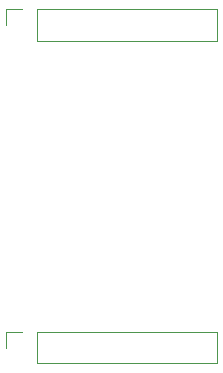
<source format=gbo>
G04 #@! TF.FileFunction,Legend,Bot*
%FSLAX46Y46*%
G04 Gerber Fmt 4.6, Leading zero omitted, Abs format (unit mm)*
G04 Created by KiCad (PCBNEW 4.0.7-e1-6374~58~ubuntu16.04.1) date Wed Aug  2 11:39:31 2017*
%MOMM*%
%LPD*%
G01*
G04 APERTURE LIST*
%ADD10C,0.100000*%
%ADD11C,0.120000*%
G04 APERTURE END LIST*
D10*
D11*
X165795000Y-131385000D02*
X165795000Y-134045000D01*
X150495000Y-131385000D02*
X165795000Y-131385000D01*
X150495000Y-134045000D02*
X165795000Y-134045000D01*
X150495000Y-131385000D02*
X150495000Y-134045000D01*
X149225000Y-131385000D02*
X147895000Y-131385000D01*
X147895000Y-131385000D02*
X147895000Y-132715000D01*
X165795000Y-104080000D02*
X165795000Y-106740000D01*
X150495000Y-104080000D02*
X165795000Y-104080000D01*
X150495000Y-106740000D02*
X165795000Y-106740000D01*
X150495000Y-104080000D02*
X150495000Y-106740000D01*
X149225000Y-104080000D02*
X147895000Y-104080000D01*
X147895000Y-104080000D02*
X147895000Y-105410000D01*
M02*

</source>
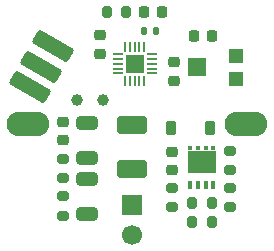
<source format=gbr>
%TF.GenerationSoftware,KiCad,Pcbnew,9.0.1*%
%TF.CreationDate,2025-10-15T21:57:33+02:00*%
%TF.ProjectId,Air_pump_controler,4169725f-7075-46d7-905f-636f6e74726f,0.1*%
%TF.SameCoordinates,Original*%
%TF.FileFunction,Soldermask,Top*%
%TF.FilePolarity,Negative*%
%FSLAX46Y46*%
G04 Gerber Fmt 4.6, Leading zero omitted, Abs format (unit mm)*
G04 Created by KiCad (PCBNEW 9.0.1) date 2025-10-15 21:57:33*
%MOMM*%
%LPD*%
G01*
G04 APERTURE LIST*
G04 Aperture macros list*
%AMRoundRect*
0 Rectangle with rounded corners*
0 $1 Rounding radius*
0 $2 $3 $4 $5 $6 $7 $8 $9 X,Y pos of 4 corners*
0 Add a 4 corners polygon primitive as box body*
4,1,4,$2,$3,$4,$5,$6,$7,$8,$9,$2,$3,0*
0 Add four circle primitives for the rounded corners*
1,1,$1+$1,$2,$3*
1,1,$1+$1,$4,$5*
1,1,$1+$1,$6,$7*
1,1,$1+$1,$8,$9*
0 Add four rect primitives between the rounded corners*
20,1,$1+$1,$2,$3,$4,$5,0*
20,1,$1+$1,$4,$5,$6,$7,0*
20,1,$1+$1,$6,$7,$8,$9,0*
20,1,$1+$1,$8,$9,$2,$3,0*%
G04 Aperture macros list end*
%ADD10C,1.000000*%
%ADD11R,1.650000X1.650000*%
%ADD12RoundRect,0.050000X0.050000X0.375000X-0.050000X0.375000X-0.050000X-0.375000X0.050000X-0.375000X0*%
%ADD13RoundRect,0.050000X0.375000X0.050000X-0.375000X0.050000X-0.375000X-0.050000X0.375000X-0.050000X0*%
%ADD14RoundRect,0.218750X0.218750X0.256250X-0.218750X0.256250X-0.218750X-0.256250X0.218750X-0.256250X0*%
%ADD15RoundRect,0.225000X-0.225000X-0.250000X0.225000X-0.250000X0.225000X0.250000X-0.225000X0.250000X0*%
%ADD16RoundRect,0.200000X0.200000X0.275000X-0.200000X0.275000X-0.200000X-0.275000X0.200000X-0.275000X0*%
%ADD17RoundRect,0.200000X-0.275000X0.200000X-0.275000X-0.200000X0.275000X-0.200000X0.275000X0.200000X0*%
%ADD18RoundRect,0.225000X-0.250000X0.225000X-0.250000X-0.225000X0.250000X-0.225000X0.250000X0.225000X0*%
%ADD19RoundRect,0.140000X-0.140000X-0.170000X0.140000X-0.170000X0.140000X0.170000X-0.140000X0.170000X0*%
%ADD20RoundRect,0.250000X0.650000X-0.325000X0.650000X0.325000X-0.650000X0.325000X-0.650000X-0.325000X0*%
%ADD21O,3.600000X2.100000*%
%ADD22RoundRect,0.225000X-0.225000X-0.375000X0.225000X-0.375000X0.225000X0.375000X-0.225000X0.375000X0*%
%ADD23RoundRect,0.250001X0.999999X-0.499999X0.999999X0.499999X-0.999999X0.499999X-0.999999X-0.499999X0*%
%ADD24RoundRect,0.250000X-0.650000X0.325000X-0.650000X-0.325000X0.650000X-0.325000X0.650000X0.325000X0*%
%ADD25C,1.700000*%
%ADD26R,1.700000X1.700000*%
%ADD27R,0.420000X0.700000*%
%ADD28R,0.420000X0.400000*%
%ADD29R,2.370000X1.850000*%
%ADD30R,1.200000X1.200000*%
%ADD31R,1.500000X1.600000*%
%ADD32RoundRect,0.200000X0.275000X-0.200000X0.275000X0.200000X-0.275000X0.200000X-0.275000X-0.200000X0*%
%ADD33RoundRect,0.225000X0.250000X-0.225000X0.250000X0.225000X-0.250000X0.225000X-0.250000X-0.225000X0*%
%ADD34RoundRect,0.250000X1.099038X-1.096410X1.499038X-0.403590X-1.099038X1.096410X-1.499038X0.403590X0*%
G04 APERTURE END LIST*
D10*
%TO.C,RX*%
X154550000Y-87300000D03*
%TD*%
%TO.C,TX*%
X152350000Y-87300000D03*
%TD*%
D11*
%TO.C,U1*%
X157200000Y-84200000D03*
D12*
X158000000Y-85650000D03*
X157600000Y-85650000D03*
X157200000Y-85650000D03*
X156800000Y-85650000D03*
X156400000Y-85650000D03*
D13*
X155750000Y-85000000D03*
X155750000Y-84600000D03*
X155750000Y-84200000D03*
X155750000Y-83800000D03*
X155750000Y-83400000D03*
D12*
X156400000Y-82750000D03*
X156800000Y-82750000D03*
X157200000Y-82750000D03*
X157600000Y-82750000D03*
X158000000Y-82750000D03*
D13*
X158650000Y-83400000D03*
X158650000Y-83800000D03*
X158650000Y-84200000D03*
X158650000Y-84600000D03*
X158650000Y-85000000D03*
%TD*%
D14*
%TO.C,D2*%
X159537501Y-79800000D03*
X157962499Y-79800000D03*
%TD*%
D15*
%TO.C,C9*%
X163775000Y-81850000D03*
X162225000Y-81850000D03*
%TD*%
D16*
%TO.C,R9*%
X156475000Y-79800000D03*
X154825000Y-79800000D03*
%TD*%
D17*
%TO.C,R8*%
X160400000Y-94675000D03*
X160400000Y-96325000D03*
%TD*%
D18*
%TO.C,C6*%
X160400000Y-91625000D03*
X160400000Y-93175000D03*
%TD*%
D19*
%TO.C,C5*%
X158020000Y-81450000D03*
X158980000Y-81450000D03*
%TD*%
D20*
%TO.C,C1*%
X153150000Y-93975000D03*
X153150000Y-96925000D03*
%TD*%
D21*
%TO.C,J4*%
X166650000Y-89300000D03*
X148150000Y-89300000D03*
%TD*%
D22*
%TO.C,D1*%
X160300000Y-89600000D03*
X163600000Y-89600000D03*
%TD*%
D16*
%TO.C,R7*%
X163725000Y-96000000D03*
X162075000Y-96000000D03*
%TD*%
D23*
%TO.C,L1*%
X156950000Y-93100000D03*
X156950000Y-89400000D03*
%TD*%
D24*
%TO.C,C4*%
X153150000Y-89225000D03*
X153150000Y-92175000D03*
%TD*%
D18*
%TO.C,C3*%
X151100000Y-89125000D03*
X151100000Y-90675000D03*
%TD*%
D25*
%TO.C,J2*%
X156950001Y-98690000D03*
D26*
X156950000Y-96150000D03*
%TD*%
D27*
%TO.C,Q1*%
X161900000Y-94500000D03*
X162550000Y-94500000D03*
X163200000Y-94500000D03*
X163850000Y-94500000D03*
D28*
X161900000Y-91350000D03*
X162550000Y-91350000D03*
D29*
X162875000Y-92475000D03*
D28*
X163200000Y-91350000D03*
X163850000Y-91350000D03*
%TD*%
D17*
%TO.C,TH1*%
X165300000Y-91575000D03*
X165300000Y-93225000D03*
%TD*%
D18*
%TO.C,C10*%
X160550000Y-84075000D03*
X160550000Y-85625000D03*
%TD*%
D30*
%TO.C,RV1*%
X165750000Y-85500000D03*
D31*
X162500000Y-84500000D03*
D30*
X165750000Y-83500000D03*
%TD*%
D32*
%TO.C,R6*%
X165300000Y-96325000D03*
X165300000Y-94675000D03*
%TD*%
D16*
%TO.C,R5*%
X163725000Y-97600000D03*
X162075000Y-97600000D03*
%TD*%
D17*
%TO.C,R4*%
X151100000Y-92225000D03*
X151100000Y-93875000D03*
%TD*%
%TO.C,R3*%
X151100000Y-95425000D03*
X151100000Y-97075000D03*
%TD*%
D33*
%TO.C,C8*%
X154250000Y-83325000D03*
X154250000Y-81775000D03*
%TD*%
D34*
%TO.C,J1*%
X148300000Y-86182051D03*
X149300000Y-84450000D03*
X150300000Y-82717949D03*
%TD*%
M02*

</source>
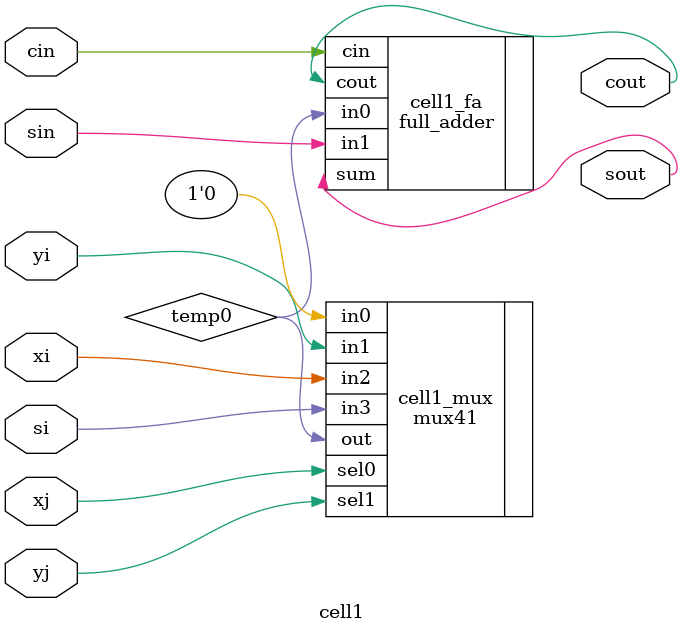
<source format=v>
`timescale 1ns/1ns

module cell1(input  wire xj, yj, sin, cin, xi, yi, si,
             output wire cout, sout);

    parameter delay = 0.05;

    wire temp0;
    mux41      cell1_mux (.in0(1'b0), .in1(yi), .in2(xi), .in3(si), .sel0(xj), .sel1(yj), .out(temp0));
    full_adder cell1_fa  (.in0(temp0), .in1(sin), .cin(cin), .sum(sout), .cout(cout));

endmodule

</source>
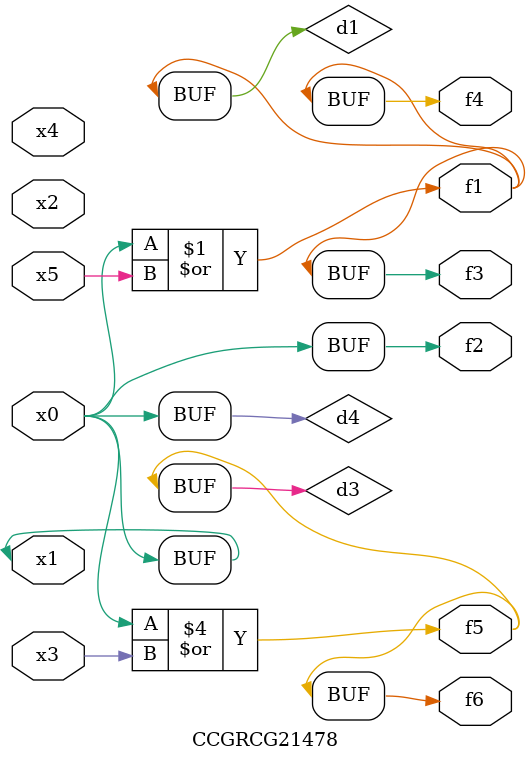
<source format=v>
module CCGRCG21478(
	input x0, x1, x2, x3, x4, x5,
	output f1, f2, f3, f4, f5, f6
);

	wire d1, d2, d3, d4;

	or (d1, x0, x5);
	xnor (d2, x1, x4);
	or (d3, x0, x3);
	buf (d4, x0, x1);
	assign f1 = d1;
	assign f2 = d4;
	assign f3 = d1;
	assign f4 = d1;
	assign f5 = d3;
	assign f6 = d3;
endmodule

</source>
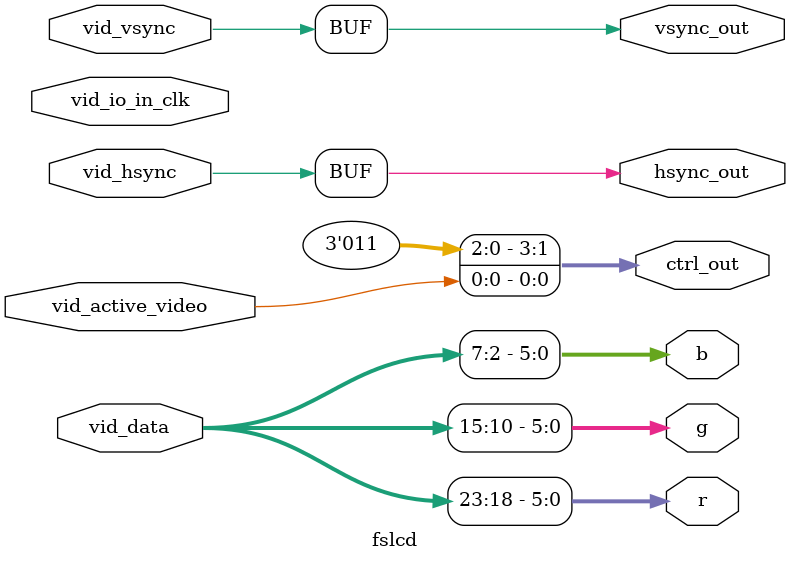
<source format=v>
`timescale 1ns / 1ps
module fslcd #
(
	/// single component data width
	parameter integer C_IN_COMP_WIDTH = 8,
	parameter integer C_OUT_COMP_WIDTH = 6
) (
	input vid_io_in_clk,

	input vid_active_video,
	input [C_IN_COMP_WIDTH*3-1:0] vid_data,
	input vid_hsync,
	input vid_vsync,

	output [C_OUT_COMP_WIDTH-1:0] r,
	output [C_OUT_COMP_WIDTH-1:0] g,
	output [C_OUT_COMP_WIDTH-1:0] b,
	output hsync_out,
	output vsync_out,
	output [3:0] ctrl_out
);

	function integer com_msb (input integer com_idx);
	begin
		com_msb = C_IN_COMP_WIDTH * (com_idx + 1) - 1;
	end
	endfunction

	function integer com_lsb_shrink (input integer com_idx);
	begin
		com_lsb_shrink = C_IN_COMP_WIDTH * (com_idx + 1) - C_OUT_COMP_WIDTH;
	end
	endfunction

	function integer com_lsb_extent (input integer com_idx);
	begin
		com_lsb_extent = C_IN_COMP_WIDTH * com_idx;
	end
	endfunction

	localparam integer C_EXTENT = C_OUT_COMP_WIDTH - C_IN_COMP_WIDTH;

	assign ctrl_out[0] = vid_active_video;
	assign ctrl_out[1] = 1;
	assign ctrl_out[2] = 1;
	assign ctrl_out[3] = 0;

	if (C_IN_COMP_WIDTH >= C_OUT_COMP_WIDTH) begin
		assign r = vid_data[com_msb(2):com_lsb_shrink(2)];
		assign g = vid_data[com_msb(1):com_lsb_shrink(1)];
		assign b = vid_data[com_msb(0):com_lsb_shrink(0)];
	end
	else begin
		assign r = { vid_data[com_msb(2):com_lsb_extent(2)], {C_EXTENT{1'b1}} };
		assign g = { vid_data[com_msb(1):com_lsb_extent(1)], {C_EXTENT{1'b1}} };
		assign b = { vid_data[com_msb(0):com_lsb_extent(0)], {C_EXTENT{1'b1}} };
	end

	assign hsync_out = vid_hsync;
	assign vsync_out = vid_vsync;

endmodule

</source>
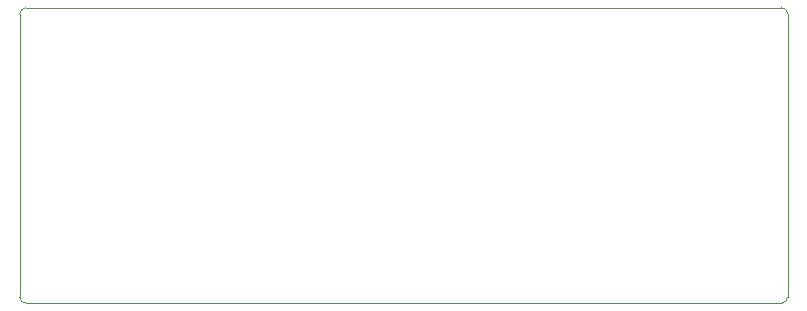
<source format=gm1>
G04 #@! TF.GenerationSoftware,KiCad,Pcbnew,(6.0.8)*
G04 #@! TF.CreationDate,2022-10-23T18:16:56+02:00*
G04 #@! TF.ProjectId,ethernet-pmod,65746865-726e-4657-942d-706d6f642e6b,rev?*
G04 #@! TF.SameCoordinates,Original*
G04 #@! TF.FileFunction,Profile,NP*
%FSLAX46Y46*%
G04 Gerber Fmt 4.6, Leading zero omitted, Abs format (unit mm)*
G04 Created by KiCad (PCBNEW (6.0.8)) date 2022-10-23 18:16:56*
%MOMM*%
%LPD*%
G01*
G04 APERTURE LIST*
G04 #@! TA.AperFunction,Profile*
%ADD10C,0.100000*%
G04 #@! TD*
G04 APERTURE END LIST*
D10*
X117500000Y-112000000D02*
G75*
G03*
X118000000Y-112500000I500000J0D01*
G01*
X118000000Y-112500000D02*
X182000000Y-112500000D01*
X182000000Y-87500000D02*
X118000000Y-87500000D01*
X182500000Y-88000000D02*
G75*
G03*
X182000000Y-87500000I-500000J0D01*
G01*
X182000000Y-112500000D02*
G75*
G03*
X182500000Y-112000000I0J500000D01*
G01*
X182500000Y-112000000D02*
X182500000Y-88000000D01*
X118000000Y-87500000D02*
G75*
G03*
X117500000Y-88000000I0J-500000D01*
G01*
X117500000Y-88000000D02*
X117500000Y-112000000D01*
M02*

</source>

■ ■ ■

> What you need to do: Reproduce exactly the lines above from the line with "X148150000Y-89300000D03*" to the line with "X163200000Y-91350000D03*", including both, and add nothing.

> Written response:
X148150000Y-89300000D03*
%TD*%
D22*
%TO.C,D1*%
X160300000Y-89600000D03*
X163600000Y-89600000D03*
%TD*%
D16*
%TO.C,R7*%
X163725000Y-96000000D03*
X162075000Y-96000000D03*
%TD*%
D23*
%TO.C,L1*%
X156950000Y-93100000D03*
X156950000Y-89400000D03*
%TD*%
D24*
%TO.C,C4*%
X153150000Y-89225000D03*
X153150000Y-92175000D03*
%TD*%
D18*
%TO.C,C3*%
X151100000Y-89125000D03*
X151100000Y-90675000D03*
%TD*%
D25*
%TO.C,J2*%
X156950001Y-98690000D03*
D26*
X156950000Y-96150000D03*
%TD*%
D27*
%TO.C,Q1*%
X161900000Y-94500000D03*
X162550000Y-94500000D03*
X163200000Y-94500000D03*
X163850000Y-94500000D03*
D28*
X161900000Y-91350000D03*
X162550000Y-91350000D03*
D29*
X162875000Y-92475000D03*
D28*
X163200000Y-91350000D03*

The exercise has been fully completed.